GIVEN REQUEST 1
Render the entries as a Markdown table with the columns "Row" and "Line," one numbered row per line, leaving out blank lines. Begin at the line that has "order: Caryophyllales" and stop after the last line of the entries.

READING TEXT
The object of the invention is to propose simple, robust and efficient means for changing the path of the carriages and for modifying the organization in plan of the circulation trackway.

The object of the invention is more particularly designed to allow the implantation of changes in direction or of bends in the circulation circuit defined by the trackway.

Another object of the invention is also to render possible the implantation of switching stations enabling a carriage to be directed along a section of circulation trackway towards one or the other of two by-pass trackways joining, or not, the principal trackway.

A further object of the invention is to propose the possible implantation of a segment of circulation trackway with function of intercommunication between at least one principal circulation trackway and a by-pass trackway, such a segment being able to perform a function of two-way circulation.

According to the invention, such a segment for intercommunication is designed to allow the implantation of a common circulation section between two segments of rectilinear trackways capable of being passed over in the two directions of circulation by rolling carriages. In other words, such a segment constitutes a module of orientation and of possible circulation in easily implantable between two segments of rectilinear trackways.

STORED DATA
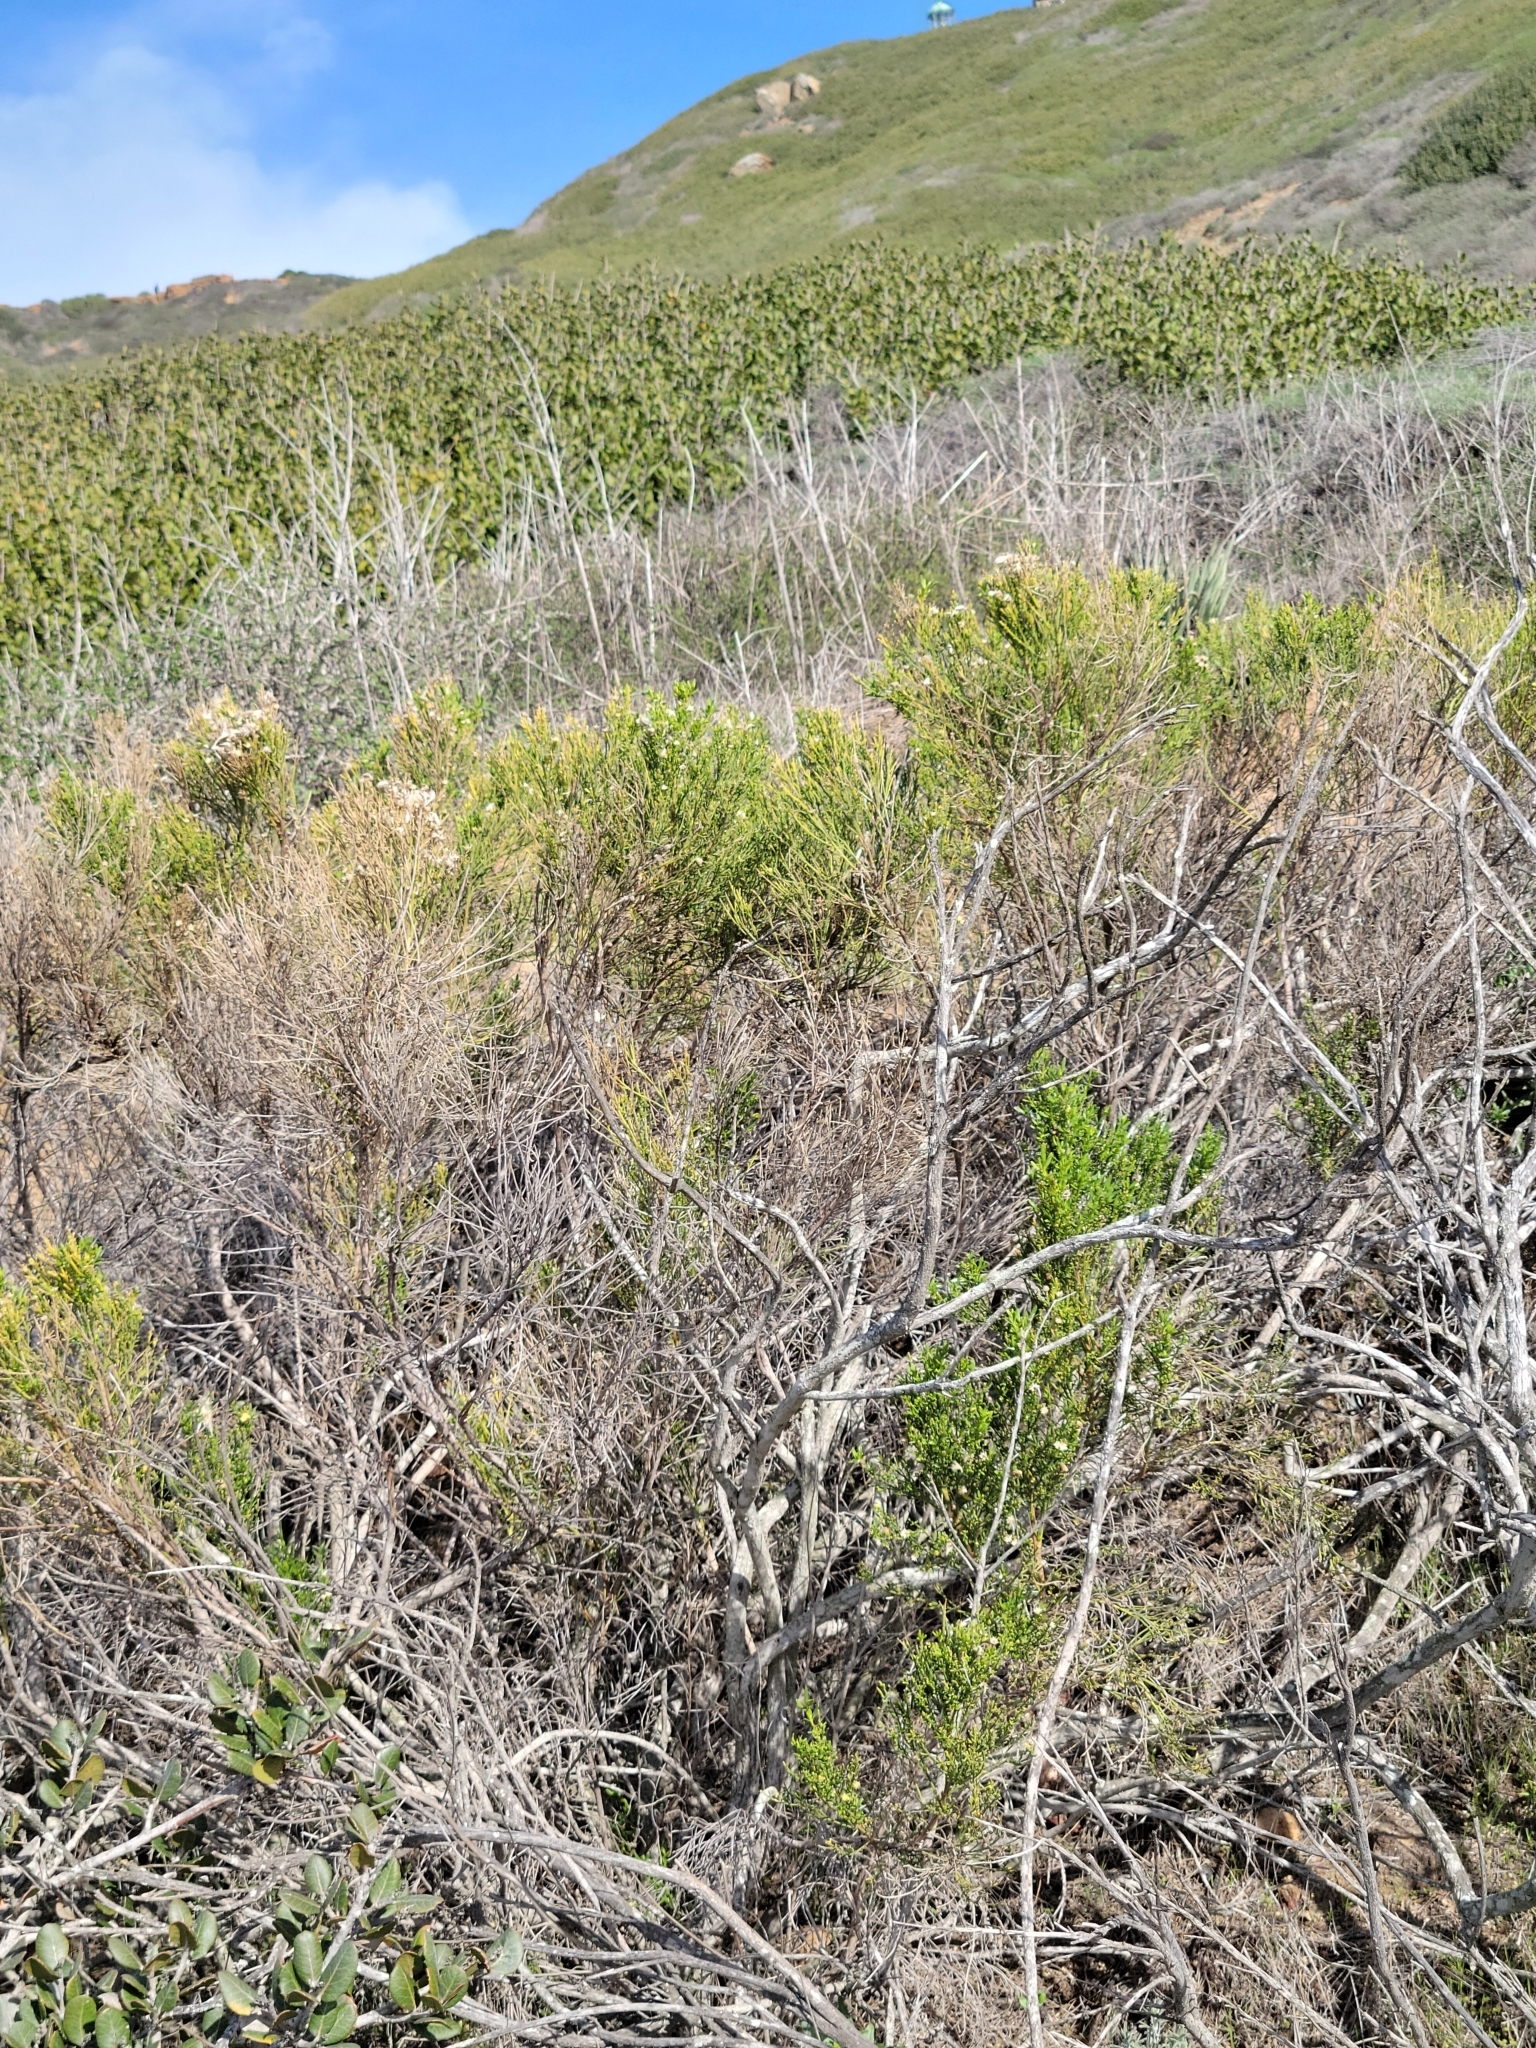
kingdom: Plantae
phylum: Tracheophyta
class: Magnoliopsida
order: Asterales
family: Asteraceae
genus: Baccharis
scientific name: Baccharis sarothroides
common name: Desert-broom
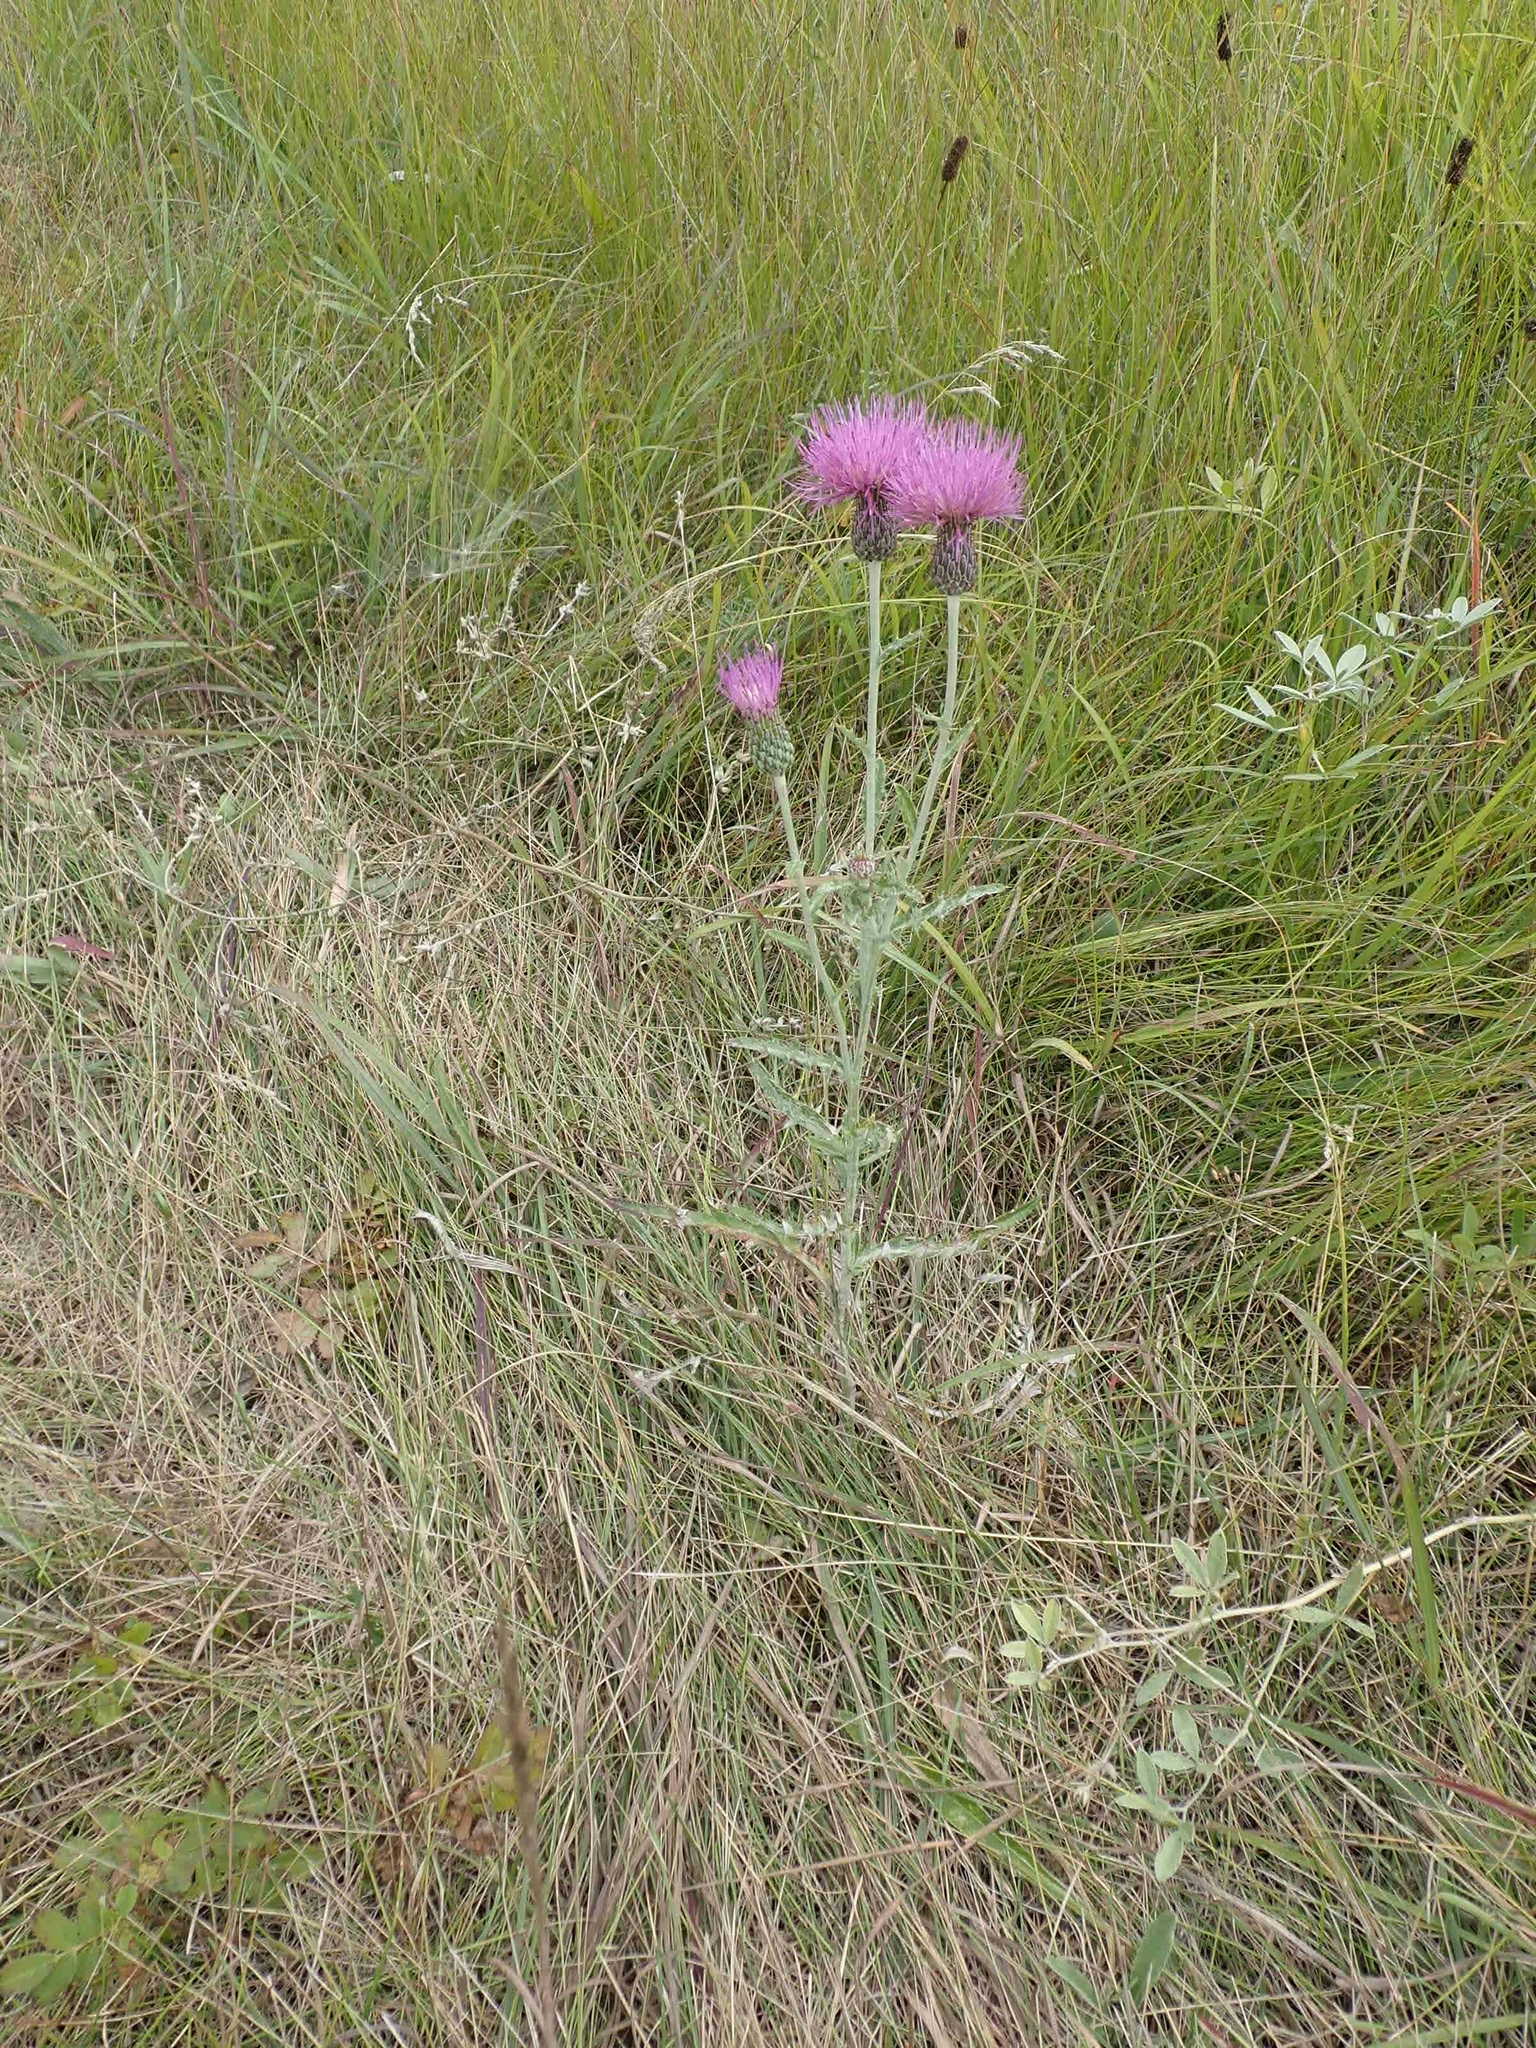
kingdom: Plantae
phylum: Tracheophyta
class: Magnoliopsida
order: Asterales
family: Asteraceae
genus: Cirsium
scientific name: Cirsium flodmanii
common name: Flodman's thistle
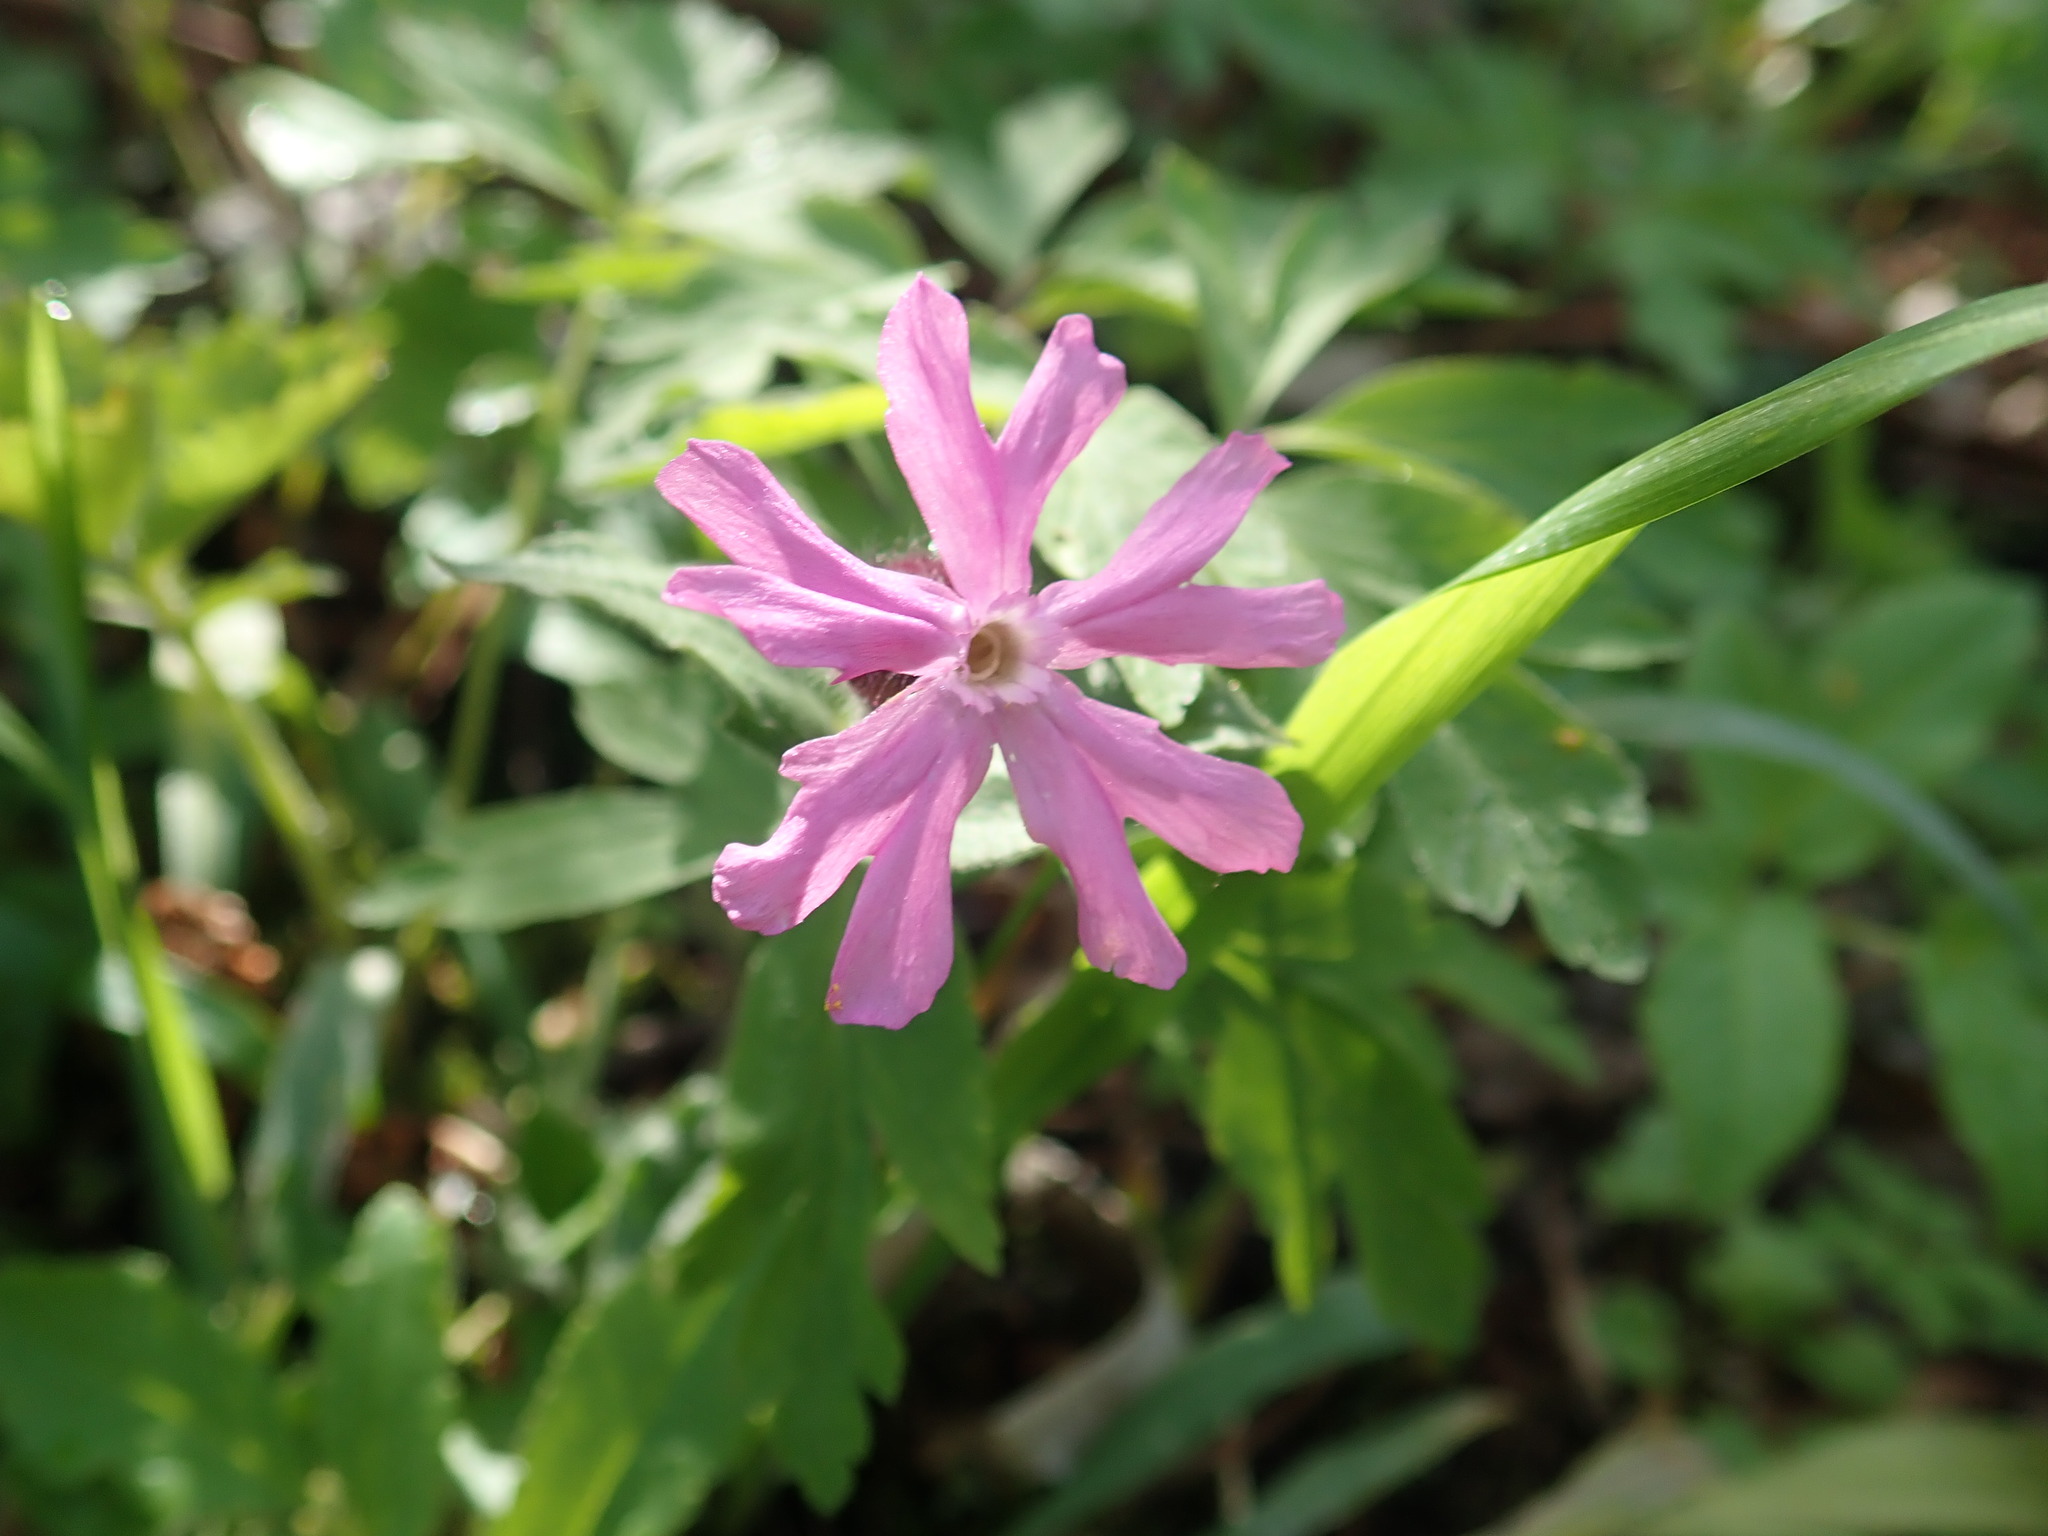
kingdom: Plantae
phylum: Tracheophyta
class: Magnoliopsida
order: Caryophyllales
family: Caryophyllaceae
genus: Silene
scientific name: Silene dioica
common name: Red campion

GIVEN REQUEST 2
Carry the passage on trackways for rolling carriages forward with its next part.

TASK ANSWER 1
| Row | Line |
|---|---|
| 1 | order: Caryophyllales |
| 2 | family: Caryophyllaceae |
| 3 | genus: Silene |
| 4 | scientific name: Silene dioica |
| 5 | common name: Red campion |

TASK ANSWER 2
To attain the above objects, the free transfer machine according to the invention, of the type comprising, on the one hand, a circulation trackway established in relation with work stations and constituted by two rails defining vertical guiding surfaces and rolling surfaces and, on the other hand, independent rolling carriages which are borne, guided and driven along the trackway in order to transfer from station to station loads that they support and each comprising bearing wheels cooperating with the rolling surfaces and lateral guiding rollers cooperating with the guiding surfaces, each carriage comprising at least one lateral group of pivoting rollers located on the median transverse axis of the carriage, is characterized in that:

the circulation trackway comprises at least two rectilinear trackway segments making therebetween a given angle and between its segments a module for orientation of the carriages comprising:

a rolling plate extending in the plane of the rolling surfaces,

and at least one lateral guiding slideway composed of two rectilinear sections of length at least equal to the half-length of the carriages and aligned with the lateral, vertical guiding surfaces homologue of one of the rails of the two segments of trackway, said sections being joined by a curved section substantially on a center located on the inside of said slideway with respect to the trackway.

the lateral group of pivoting rollers is adapted to cooperate with lateral guiding slideway.

BRIEF DESCRIPTION OF THE DRAWINGS

The invention will be more readily understood on reading the following description with reference to the accompanying drawings, in which:

FIG. 1 is a schematic plan view illustrating a free transfer machine according to the invention.

FIG. 2 is a partial view corresponding, on a larger scale, to FIG. 1.

FIGS. 3 and 4 are transverse sections taken, respectively, along lines III--III and IV--IV of FIG. 2.

FIG. 4a is a transverse section showing, on a larger scale, a detail of FIG. 4.

FIG. 5 is an elevational section taken on a different scale along line V--V of FIG. 2.

FIG. 6 is a plan view taken along line VI--VI of FIG. 5.

FIG. 7 is a view in transverse developed section taken on a larger scale along curved line VII--VII of FIG. 2.

FIG. 8 is a plane view, similar to FIG. 2, but showing a variant embodiment.

FIG. 9 is a transverse section taken substantially along line IX--IX of FIG. 8.

FIG. 10 is a plan view, similar to FIG. 8, but illustrating another characteristic position.

FIG. 11 is a plan view showing a development of the object of the invention .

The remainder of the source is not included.